After training was over, we were sent out on the rode for seven weeks. From South Carolina, to Indiana, up to New York. Technical difficulties. Trailer problems. Team members getting sick. Churches with small stages. Family situations. Injuries. Clashing personalities. Little sleep. Hours of work. I’d say it was a long summer, but never has any summer gone quicker. As a team, we pulled together. But what set our team apart from any other team in this secular world was that we didn’t pull together and then lean on each other. We embraced each other and then pointed each other to Christ. We embraced the trials and then laid them at Christ’s feet. We gave everything we had on and off stage. We prayed constantly asking for Christ’s help. We laughed with each other. We cried with each other. We encouraged each other. We got right with each other. We stuck with each other.
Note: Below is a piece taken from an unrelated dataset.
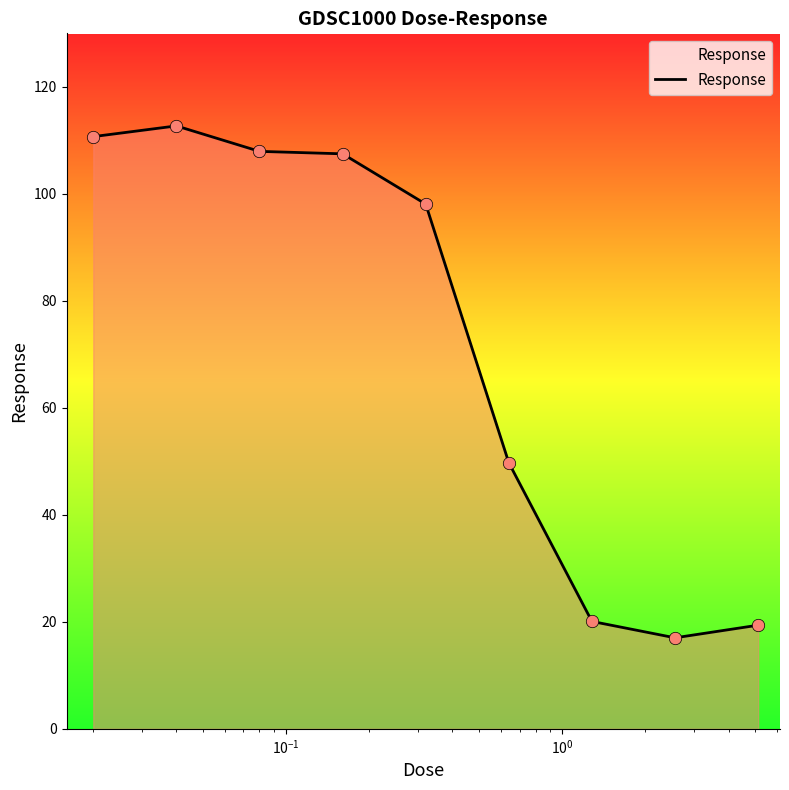

What is the minimum value shown in the chart?

17.0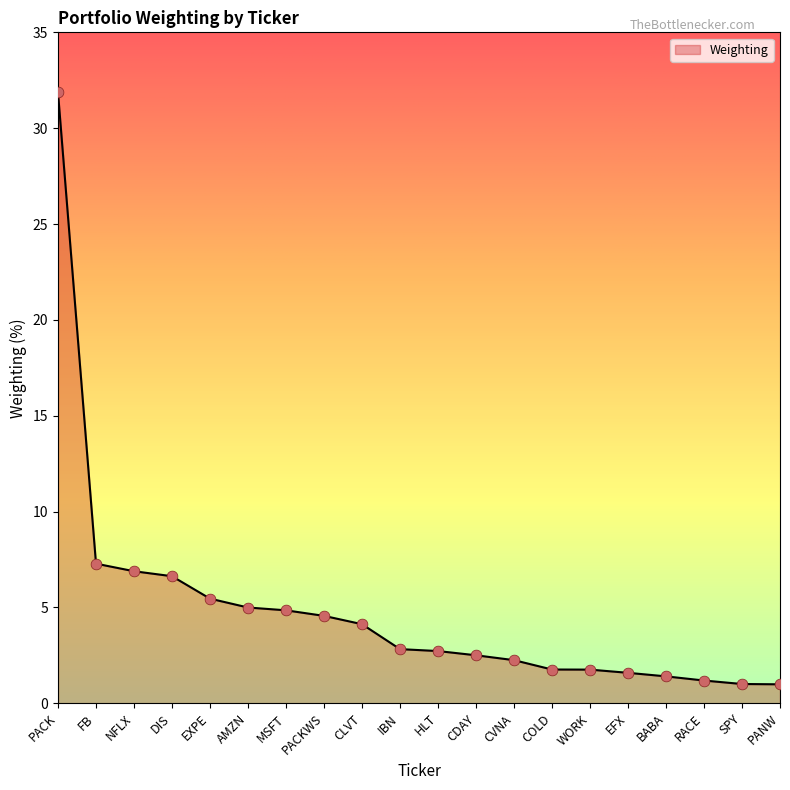

Which has a higher value, EFX or CLVT?

CLVT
But it wasn’t us that stuck. It was Christ. Had it not been for Christ, we’d have to reason to be where we were. We’d have no reason to be doing what we were doing. We’d have no reason to forgive each other. We’d have no reason to fall to our knees in prayer when everything else was falling apart. We’d have no reason to breathe. And yet Christ died for us, and who are we to not give everything in return. Who are we to not respect those people who gave everything they had for Christ. Who are we to not sincerely sing those songs which were written through tears at Christ’s feet. Who are we to not retell those miserable yet victorious stories of those true followers of Christ..
And it was for those reasons that we weren’t just a team.. we were a family. We were a family held by Christ. And as a family held by Christ, we’ll always be a family, even if we’re a thousand miles apart. They didn’t give me a new beginning, but they taught me that Christ gives me a new beginning. They taught me that to live in past failure is to live in fear of failure, and to live in past sin is to live in present sin. Who I am now does not have to be defined by who I used to be.
Because He didn’t just die for me. He rose for me.
And for that reason, I have a new beginning.